Hierbij moet tijdens fysiotherapie speciale aandacht worden besteed aan de heupbuigers en borst spieren. Voor patiënten met de ziekte van Parkinson is beweging essentieel! Regelmatige lichaamsbeweging, zowel tijdens fysiotherapie als alleen, kan de vicieuze cirkel van spierverkorting, gewrichtsstijfheid en pijn, en onafhankelijkheid wordt gehandhaafd.

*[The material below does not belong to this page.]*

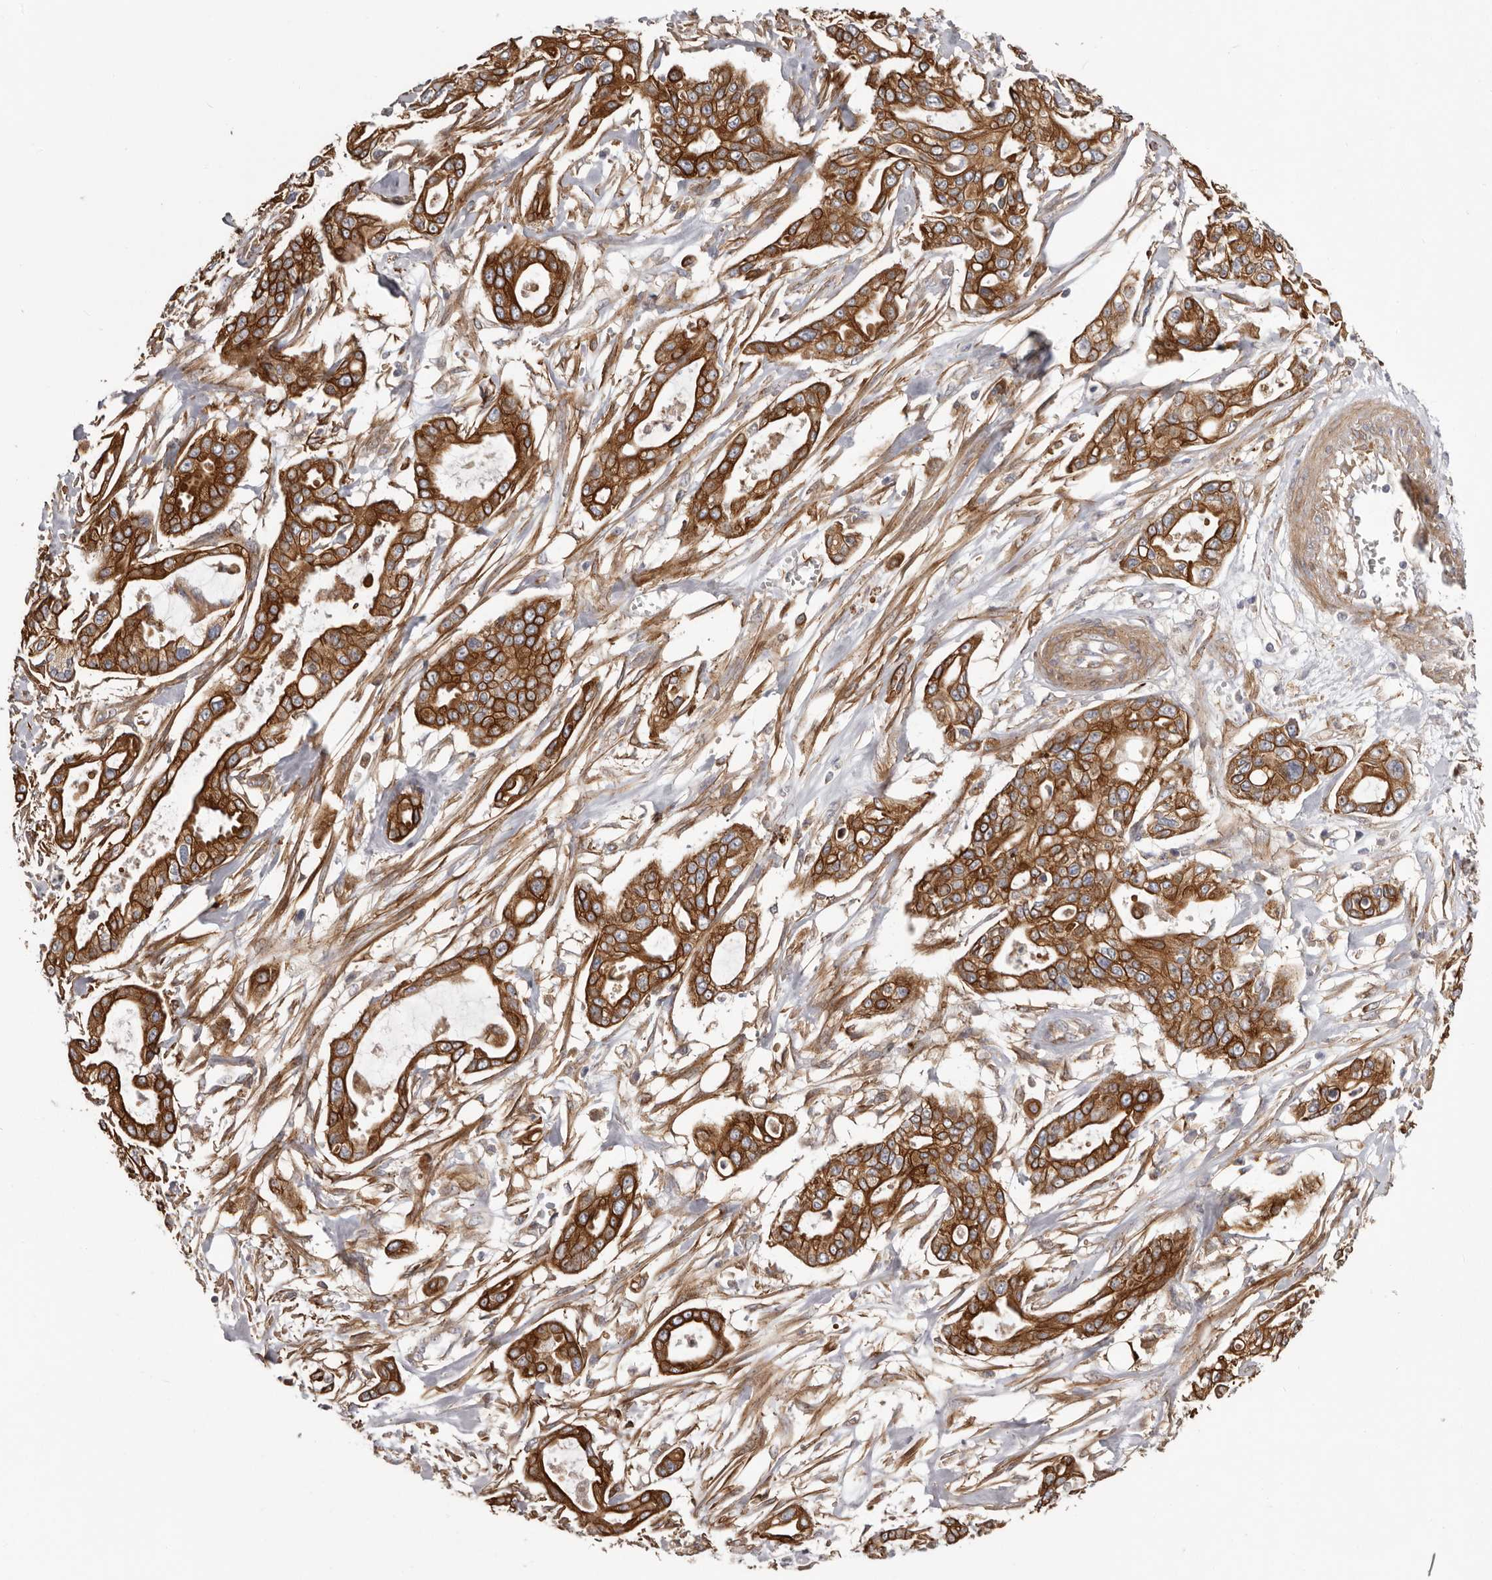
{"staining": {"intensity": "strong", "quantity": ">75%", "location": "cytoplasmic/membranous"}, "tissue": "pancreatic cancer", "cell_type": "Tumor cells", "image_type": "cancer", "snomed": [{"axis": "morphology", "description": "Adenocarcinoma, NOS"}, {"axis": "topography", "description": "Pancreas"}], "caption": "The image displays staining of adenocarcinoma (pancreatic), revealing strong cytoplasmic/membranous protein positivity (brown color) within tumor cells.", "gene": "ENAH", "patient": {"sex": "male", "age": 68}}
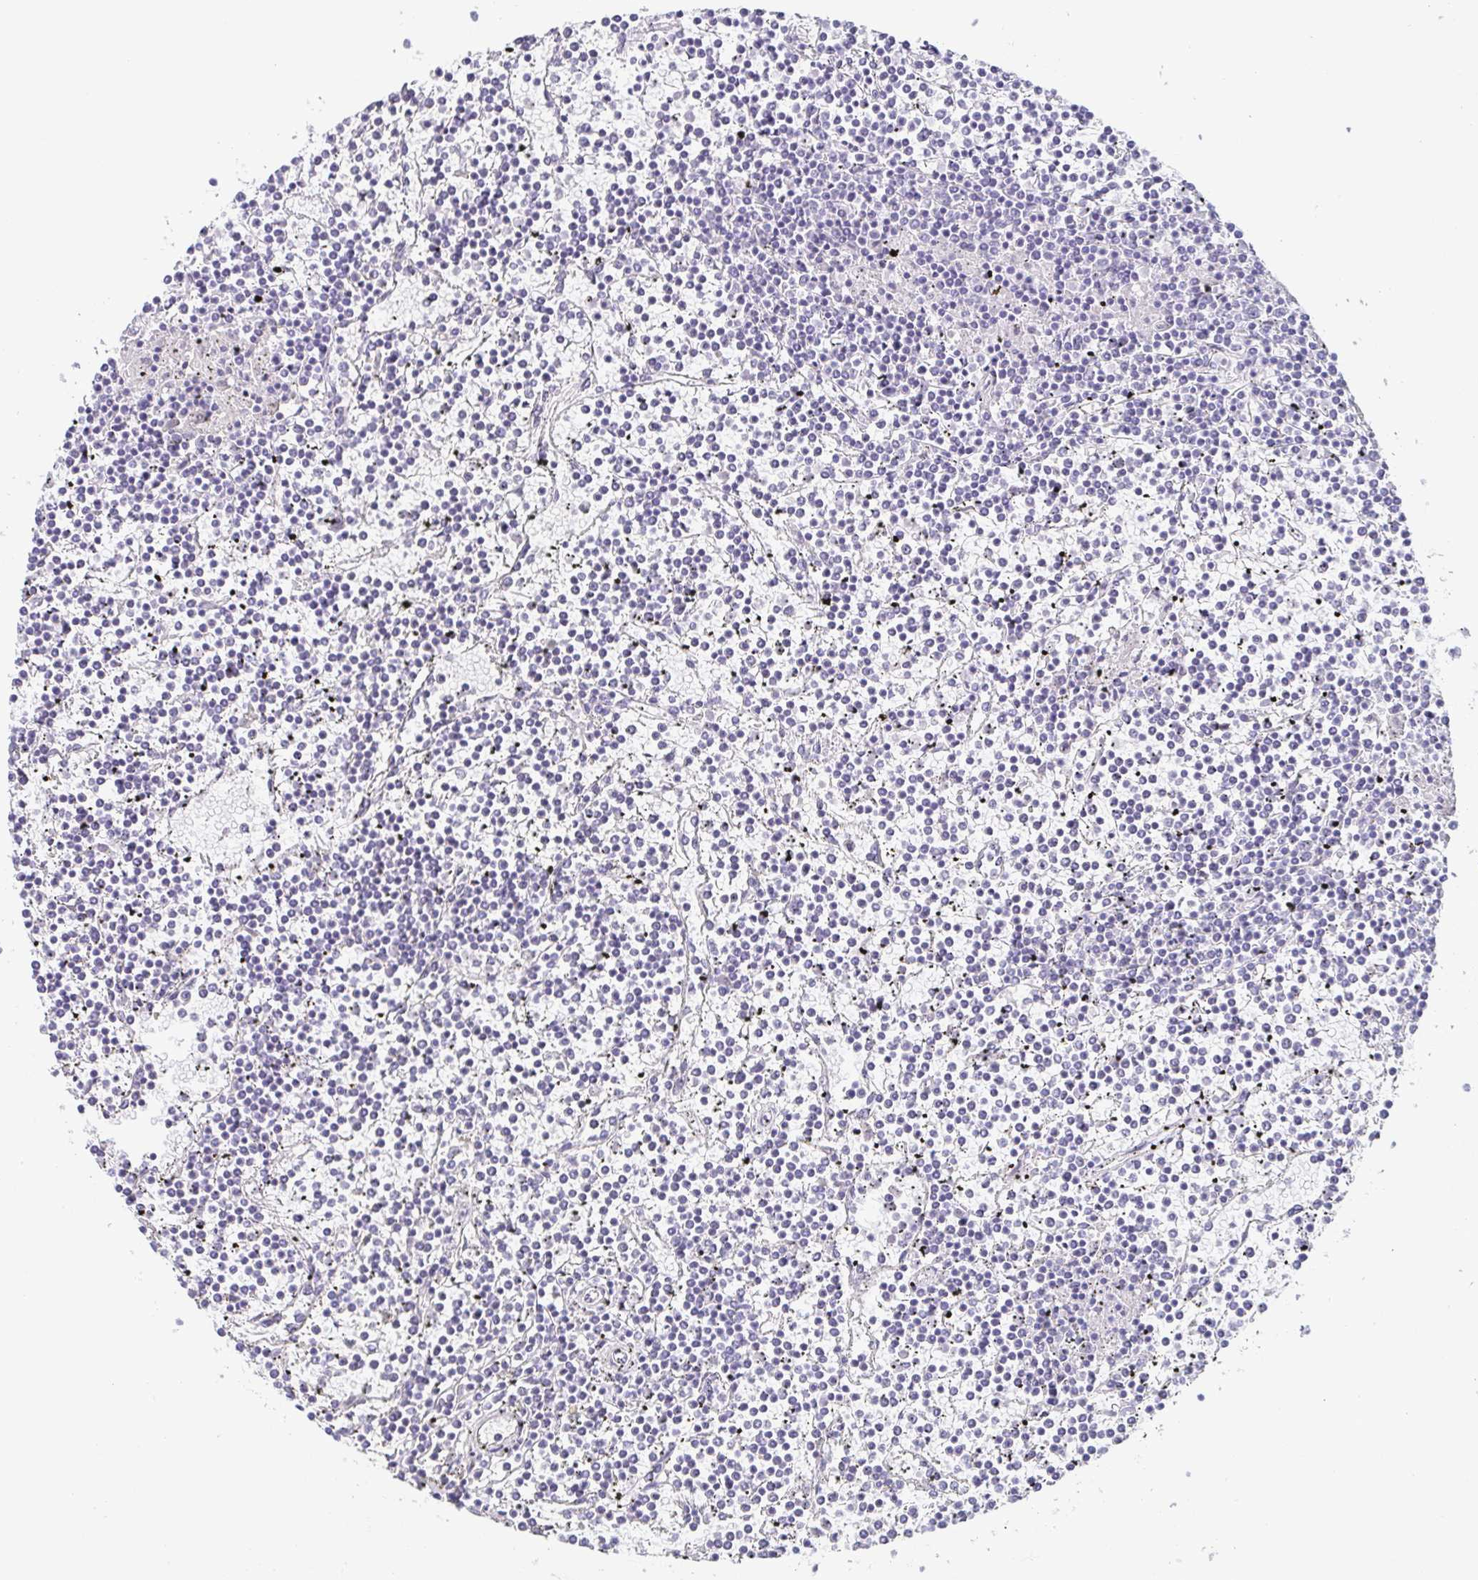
{"staining": {"intensity": "negative", "quantity": "none", "location": "none"}, "tissue": "lymphoma", "cell_type": "Tumor cells", "image_type": "cancer", "snomed": [{"axis": "morphology", "description": "Malignant lymphoma, non-Hodgkin's type, Low grade"}, {"axis": "topography", "description": "Spleen"}], "caption": "IHC photomicrograph of neoplastic tissue: human low-grade malignant lymphoma, non-Hodgkin's type stained with DAB (3,3'-diaminobenzidine) exhibits no significant protein expression in tumor cells.", "gene": "PRR27", "patient": {"sex": "female", "age": 19}}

Het is bekend dat lichaamsbeweging de stemming verbetert en voorkomt Depressie en een verlies van geheugen. Een studie van Hackney & Earhart uit 2010 beveelt aan dat getroffenen regelmatig gaan dansen. Muziek tijdens het dansen maakt het voor Parkinsonpatiënten gemakkelijker om een ​​beat te vinden, wat ook belangrijk is bij het lopen, en de danspartner kan de bewegingen begeleiden (faciliteren) door middel van goed leiderschap. Bovendien mag het sociale aspect van dansen in groepen niet worden verwaarloosd, aangezien sociaal isolement leidt tot een negatieve versterking van de symptomen, en het bevorderen van sociale contacten de patiënt helpt om zelfvertrouwen en vertrouwen in zijn of haar capaciteiten te behouden.